The total effort is $O\left(2^{k+1}\right)$.

But we started with the definition of $n$ saying that $n=2^k$, so this total effort is $O(2n) = O(n)$.

2.1.3 push_back has an Amortized Worst Case of O(1)

So even though

• an individual call to push_back() may be $O(n)$,

• the total effort for all $n$ push_back’s used to build a vector “from scratch” is also $O(n)$

We say that the amortized worst-case time of push_back() is therefore O(1).

Definition

amortize: to decrease (on average) over an extended period of time.

This term comes from the world of finance, where the cost of an initial high investment in equipment or facilities is often assessed (e.g., for tax purposes) at its equivalent annual cost over all the years that the equipment is in operation. For example, a \$10,000 computer expected to have a working lifetime of 5 years may be said to have an amortized cost of \$2,000 per year.

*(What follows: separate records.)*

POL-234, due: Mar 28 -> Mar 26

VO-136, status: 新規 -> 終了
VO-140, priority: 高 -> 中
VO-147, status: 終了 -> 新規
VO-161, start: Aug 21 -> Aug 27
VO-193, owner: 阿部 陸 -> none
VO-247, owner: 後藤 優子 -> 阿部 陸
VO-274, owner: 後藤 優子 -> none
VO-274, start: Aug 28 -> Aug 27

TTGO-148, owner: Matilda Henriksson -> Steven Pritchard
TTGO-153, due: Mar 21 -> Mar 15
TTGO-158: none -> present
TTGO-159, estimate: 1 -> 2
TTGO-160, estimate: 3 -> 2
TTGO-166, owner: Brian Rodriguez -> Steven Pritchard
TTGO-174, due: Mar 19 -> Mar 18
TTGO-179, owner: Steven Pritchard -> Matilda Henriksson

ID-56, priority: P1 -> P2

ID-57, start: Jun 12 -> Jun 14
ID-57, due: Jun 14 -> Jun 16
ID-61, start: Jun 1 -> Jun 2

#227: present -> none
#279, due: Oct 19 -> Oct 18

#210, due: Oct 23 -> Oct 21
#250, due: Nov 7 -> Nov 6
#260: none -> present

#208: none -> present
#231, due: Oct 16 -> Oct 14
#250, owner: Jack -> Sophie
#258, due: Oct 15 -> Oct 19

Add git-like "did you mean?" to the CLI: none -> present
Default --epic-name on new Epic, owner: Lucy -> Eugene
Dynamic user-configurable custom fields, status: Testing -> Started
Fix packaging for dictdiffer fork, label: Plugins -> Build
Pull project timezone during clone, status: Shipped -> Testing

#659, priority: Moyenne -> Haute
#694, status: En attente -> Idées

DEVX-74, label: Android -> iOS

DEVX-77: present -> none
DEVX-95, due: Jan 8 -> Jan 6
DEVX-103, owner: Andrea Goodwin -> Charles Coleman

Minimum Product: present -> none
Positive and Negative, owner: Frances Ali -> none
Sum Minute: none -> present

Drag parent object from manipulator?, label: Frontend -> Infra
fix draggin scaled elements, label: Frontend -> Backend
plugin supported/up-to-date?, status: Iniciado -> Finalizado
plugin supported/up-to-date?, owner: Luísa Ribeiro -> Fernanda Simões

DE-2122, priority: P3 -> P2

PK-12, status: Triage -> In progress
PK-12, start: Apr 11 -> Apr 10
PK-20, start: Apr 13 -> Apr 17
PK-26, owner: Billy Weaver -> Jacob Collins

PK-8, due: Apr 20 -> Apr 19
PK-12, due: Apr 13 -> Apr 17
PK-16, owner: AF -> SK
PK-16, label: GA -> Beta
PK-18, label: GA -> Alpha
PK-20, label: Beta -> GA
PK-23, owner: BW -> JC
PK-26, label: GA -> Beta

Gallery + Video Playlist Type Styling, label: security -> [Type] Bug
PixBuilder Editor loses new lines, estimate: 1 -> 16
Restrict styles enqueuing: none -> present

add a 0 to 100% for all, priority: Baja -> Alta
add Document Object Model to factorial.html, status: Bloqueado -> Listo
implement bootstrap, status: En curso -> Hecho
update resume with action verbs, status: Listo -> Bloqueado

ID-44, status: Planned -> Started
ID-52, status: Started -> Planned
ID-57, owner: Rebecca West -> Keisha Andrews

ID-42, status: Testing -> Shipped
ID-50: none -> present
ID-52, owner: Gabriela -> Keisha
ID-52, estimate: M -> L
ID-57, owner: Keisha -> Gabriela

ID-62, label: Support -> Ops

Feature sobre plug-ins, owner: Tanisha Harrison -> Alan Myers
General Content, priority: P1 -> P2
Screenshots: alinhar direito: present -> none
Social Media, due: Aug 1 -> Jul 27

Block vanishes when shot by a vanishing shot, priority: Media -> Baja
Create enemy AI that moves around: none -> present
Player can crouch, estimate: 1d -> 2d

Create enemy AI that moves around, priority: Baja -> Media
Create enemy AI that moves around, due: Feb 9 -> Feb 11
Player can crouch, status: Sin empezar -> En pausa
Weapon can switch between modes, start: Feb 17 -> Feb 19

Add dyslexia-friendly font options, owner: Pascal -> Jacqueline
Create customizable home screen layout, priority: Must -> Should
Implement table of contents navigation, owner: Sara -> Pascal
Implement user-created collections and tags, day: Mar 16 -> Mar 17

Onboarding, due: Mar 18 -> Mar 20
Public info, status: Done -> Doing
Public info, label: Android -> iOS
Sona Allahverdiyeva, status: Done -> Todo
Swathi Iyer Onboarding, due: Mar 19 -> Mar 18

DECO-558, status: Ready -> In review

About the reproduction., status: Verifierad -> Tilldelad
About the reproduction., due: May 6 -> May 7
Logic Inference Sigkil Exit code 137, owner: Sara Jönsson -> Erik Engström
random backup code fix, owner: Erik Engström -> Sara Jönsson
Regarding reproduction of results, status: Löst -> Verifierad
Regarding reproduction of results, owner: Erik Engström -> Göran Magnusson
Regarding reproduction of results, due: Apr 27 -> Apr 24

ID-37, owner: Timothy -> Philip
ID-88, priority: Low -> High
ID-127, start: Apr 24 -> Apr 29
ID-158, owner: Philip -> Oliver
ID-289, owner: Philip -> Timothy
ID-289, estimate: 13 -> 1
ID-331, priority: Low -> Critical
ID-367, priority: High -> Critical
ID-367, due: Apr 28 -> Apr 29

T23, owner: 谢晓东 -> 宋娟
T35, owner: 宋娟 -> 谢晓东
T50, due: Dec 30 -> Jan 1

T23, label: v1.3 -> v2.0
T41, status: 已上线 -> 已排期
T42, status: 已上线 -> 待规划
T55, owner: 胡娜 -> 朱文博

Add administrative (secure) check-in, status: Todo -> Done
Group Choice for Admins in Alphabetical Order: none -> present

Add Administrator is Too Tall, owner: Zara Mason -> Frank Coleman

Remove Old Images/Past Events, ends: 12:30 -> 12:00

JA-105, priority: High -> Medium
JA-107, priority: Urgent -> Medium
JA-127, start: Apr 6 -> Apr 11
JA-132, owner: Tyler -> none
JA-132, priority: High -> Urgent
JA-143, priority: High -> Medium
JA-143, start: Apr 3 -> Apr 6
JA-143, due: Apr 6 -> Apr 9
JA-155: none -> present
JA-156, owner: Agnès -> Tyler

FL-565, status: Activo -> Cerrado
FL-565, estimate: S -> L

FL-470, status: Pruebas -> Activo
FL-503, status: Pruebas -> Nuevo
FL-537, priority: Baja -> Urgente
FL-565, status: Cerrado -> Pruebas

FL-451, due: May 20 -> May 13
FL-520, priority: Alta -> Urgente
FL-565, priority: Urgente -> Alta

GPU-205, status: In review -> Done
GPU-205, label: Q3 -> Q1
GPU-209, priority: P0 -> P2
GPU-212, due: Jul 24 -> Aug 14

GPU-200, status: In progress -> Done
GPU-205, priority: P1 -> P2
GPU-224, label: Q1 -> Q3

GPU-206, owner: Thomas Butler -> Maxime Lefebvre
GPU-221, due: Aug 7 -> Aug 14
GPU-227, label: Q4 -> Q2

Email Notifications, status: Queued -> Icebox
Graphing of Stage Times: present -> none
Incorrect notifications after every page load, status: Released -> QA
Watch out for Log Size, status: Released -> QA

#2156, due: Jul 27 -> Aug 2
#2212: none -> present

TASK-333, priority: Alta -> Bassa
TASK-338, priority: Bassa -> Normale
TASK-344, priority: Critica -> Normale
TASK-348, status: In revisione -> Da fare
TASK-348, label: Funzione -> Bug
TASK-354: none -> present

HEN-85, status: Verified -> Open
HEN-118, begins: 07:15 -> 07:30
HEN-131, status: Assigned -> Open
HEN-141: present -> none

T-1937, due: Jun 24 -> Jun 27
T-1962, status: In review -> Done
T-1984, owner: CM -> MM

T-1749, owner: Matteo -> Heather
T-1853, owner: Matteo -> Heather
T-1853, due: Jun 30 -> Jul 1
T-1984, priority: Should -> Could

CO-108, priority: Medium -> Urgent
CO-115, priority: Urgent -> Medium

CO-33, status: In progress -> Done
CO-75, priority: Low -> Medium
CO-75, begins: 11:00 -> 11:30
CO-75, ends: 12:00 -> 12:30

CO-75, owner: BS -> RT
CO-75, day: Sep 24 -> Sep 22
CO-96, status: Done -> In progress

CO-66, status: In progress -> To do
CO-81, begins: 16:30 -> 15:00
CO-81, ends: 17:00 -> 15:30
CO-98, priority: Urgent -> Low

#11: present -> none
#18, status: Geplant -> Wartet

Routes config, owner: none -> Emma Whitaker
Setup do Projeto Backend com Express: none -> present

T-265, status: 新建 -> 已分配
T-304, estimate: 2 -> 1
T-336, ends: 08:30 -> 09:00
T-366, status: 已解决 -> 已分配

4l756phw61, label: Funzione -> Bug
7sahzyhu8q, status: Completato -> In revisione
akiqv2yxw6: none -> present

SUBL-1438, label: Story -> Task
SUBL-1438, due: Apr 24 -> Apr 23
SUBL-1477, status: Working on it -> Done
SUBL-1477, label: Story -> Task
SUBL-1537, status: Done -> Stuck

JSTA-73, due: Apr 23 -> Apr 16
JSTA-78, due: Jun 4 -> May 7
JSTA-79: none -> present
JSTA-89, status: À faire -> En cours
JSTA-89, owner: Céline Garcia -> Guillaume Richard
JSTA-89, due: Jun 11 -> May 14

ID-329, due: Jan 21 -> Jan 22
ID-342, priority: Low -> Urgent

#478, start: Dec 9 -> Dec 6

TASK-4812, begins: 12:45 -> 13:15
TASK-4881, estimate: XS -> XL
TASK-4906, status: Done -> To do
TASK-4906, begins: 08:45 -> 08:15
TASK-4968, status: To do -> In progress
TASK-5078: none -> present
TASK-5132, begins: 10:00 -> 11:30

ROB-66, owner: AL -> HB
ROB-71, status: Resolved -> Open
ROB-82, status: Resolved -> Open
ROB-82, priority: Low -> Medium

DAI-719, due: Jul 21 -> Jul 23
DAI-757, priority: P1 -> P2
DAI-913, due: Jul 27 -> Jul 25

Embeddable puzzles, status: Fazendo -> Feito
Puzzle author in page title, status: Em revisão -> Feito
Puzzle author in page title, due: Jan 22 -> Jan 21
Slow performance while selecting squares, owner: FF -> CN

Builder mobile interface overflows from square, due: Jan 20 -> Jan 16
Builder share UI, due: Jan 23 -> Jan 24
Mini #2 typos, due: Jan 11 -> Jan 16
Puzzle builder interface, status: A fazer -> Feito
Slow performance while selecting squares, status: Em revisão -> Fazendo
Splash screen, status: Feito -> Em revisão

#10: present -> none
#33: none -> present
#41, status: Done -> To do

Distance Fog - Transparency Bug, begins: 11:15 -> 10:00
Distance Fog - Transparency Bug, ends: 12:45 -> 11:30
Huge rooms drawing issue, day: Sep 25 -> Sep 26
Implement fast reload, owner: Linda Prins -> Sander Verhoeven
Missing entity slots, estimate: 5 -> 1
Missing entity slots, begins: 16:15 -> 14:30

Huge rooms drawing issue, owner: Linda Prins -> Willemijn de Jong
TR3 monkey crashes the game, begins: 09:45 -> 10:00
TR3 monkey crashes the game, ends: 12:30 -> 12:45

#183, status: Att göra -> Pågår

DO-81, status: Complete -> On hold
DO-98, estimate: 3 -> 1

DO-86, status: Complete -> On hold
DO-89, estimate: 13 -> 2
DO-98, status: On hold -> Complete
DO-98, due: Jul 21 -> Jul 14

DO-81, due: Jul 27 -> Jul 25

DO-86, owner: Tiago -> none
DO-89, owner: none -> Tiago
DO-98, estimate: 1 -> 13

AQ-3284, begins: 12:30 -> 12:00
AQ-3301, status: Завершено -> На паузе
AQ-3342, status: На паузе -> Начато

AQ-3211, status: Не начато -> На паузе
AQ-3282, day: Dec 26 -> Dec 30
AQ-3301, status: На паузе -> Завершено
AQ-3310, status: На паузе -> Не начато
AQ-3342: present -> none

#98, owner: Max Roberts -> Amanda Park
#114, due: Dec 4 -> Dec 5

Similarly, if we consider the total work necessary to actually get a vector of $n$ elements, we say that the total cost is $O(n)$ and therefore we have an amortized worst-case complexity of $O(1)$ per push_back call.

Whether or not the amortized cost is really what we want depends upon what kind of performance is important to us. If we are mainly interested in how some algorithm involving many push_backs performs in totality, the amortized cost is appropriate. If, however, we are dealing with an interactive algorithm that does one push_back in between each prompt for user input, then the “real” $O(n)$ worst case is more appropriate because it indicates the amount of time that the user might have to wait after submitting an input.

2.2 Using reserve() to get a True O(1) Worst Case

If we knew ahead of time how many elements would be placed into the vector, we can make all the push_back’s O(1) time. We would do this by calling reserve to make sure there are enough slots without requesting more memory:

int n;
vector<std::string> names;
cout << "How many names? " << flush;
cin >> n;
names.reserve (n);
for (int i = 0; i < n; ++i)
  {
    cout << "\nEnter name #" << i << ": " << flush;
    std::string aName;
    cin >> aName;
    names.push_back(aName);
  }

This is the same reserve function that we looked at as part of the implementation of push_back.

2.3 Summary

So the true answer is that vector::push_back does have a worst case of $O(n)$, but in special circumstances that cost may average (amortize) to $O(1)$ over a sequence of $n$ calls.